Foo kommentierte den Ursprung der Forschung: „Wir haben entdeckt, dass die Bewegung der Atomuhr mit ihrer inneren Energie verschränkt wird. Das Kennzeichen dieser Verschränkung ist, dass die Uhr selbst einige ihrer Quanteneigenschaften verliert, die mit modernen Techniken nachgewiesen werden können.“ Das Verständnis dieser Dynamik hat beispiellose Möglichkeiten zur Messung von Phänomenen eröffnet, die zuvor als unzugänglich galten.

Relógio – Foto: franckreporter/istock

Caminho zur Erforschung der Quantengravitation

Caso-Experimentaltests bestätigen die Realisierbarkeit des theoretischen Modells: Atomuhren könnten zu Forschungswerkzeugen für Quantenphänomene werden, die bisher schwer genau zu messen waren.

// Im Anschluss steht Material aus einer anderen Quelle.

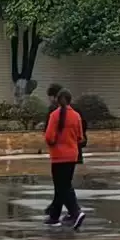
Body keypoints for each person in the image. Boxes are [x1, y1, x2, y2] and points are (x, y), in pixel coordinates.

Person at [41, 84, 88, 229]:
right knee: (63, 185)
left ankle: (75, 212)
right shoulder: (76, 116)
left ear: (57, 99)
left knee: (62, 186)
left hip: (58, 156)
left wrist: (53, 143)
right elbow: (80, 137)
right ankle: (55, 216)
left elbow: (49, 136)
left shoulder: (54, 115)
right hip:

Isso umfasst grundlegende Fragen wie die Quantennatur der Zeit selbst und möglicherweise die Schwerkraft im Quantenregime.

Foo gab an, dass sein Team ein detailliertes Experiment entwickelt, um „das theoretische Modell in die Realität umzusetzen“. Im Erfolgsfall werden diese Bemühungen neue Perspektiven eröffnen, die in der rein theoretischen Version nicht auftauchen. Der Forscher äußerte auch Interesse daran, Atomuhren auf der Grundlage des neuen Modells zur Untersuchung der Quantengravitation zu verwenden, die als „die andere grundlegende Frage der Physik“ beschrieben wird.

Das Framework etabliert Atomuhren als brauchbare Werkzeuge zur Erforschung verschiedener Phänomene in der Quantenwelt. Além eröffnet darüber hinaus eine neue experimentelle Grenze in der Grundlagenphysik und bietet einen gangbaren Weg zu wesentlich genaueren Atomuhren der nächsten Generation. Zu den praktischen Anwendungen gehören präzisionsverstärkte GPS- und Satellitennavigationssysteme mit dem Potenzial, verborgene Aspekte des Quantenuniversums aufzudecken.

Implicações für Grundlagenphysik

Die Forschung repräsentiert die Konvergenz von Bereichen, die historisch getrennt blieben. Relatividade und die Quantenmechanik, die beiden erfolgreichsten theoretischen Rahmenwerke der Physik, konnten im experimentellen Maßstab nie vollständig in Einklang gebracht werden. Der neue Ansatz von Esta bietet einen möglichen Weg zu dieser Vereinheitlichung, zumindest im spezifischen Kontext der Zeitmessung.

Die Forscher stellen fest, dass die Fähigkeit, die Quantenüberlagerung der Zeit zu messen, „eine neue experimentelle Grenze in der Grundlagenphysik“ eröffnet. Sucesso könnte bei diesem Unterfangen entscheidende Daten über die Natur der Schwerkraft liefern, ein Phänomen, das im Quantenbereich weiterhin rätselhaft bleibt. Universidades und Forschungsinstitute in fünf Ländern arbeiten bei diesem Vorhaben zusammen, was die Bedeutung der Arbeit für die globale Wissenschaftsgemeinschaft widerspiegelt.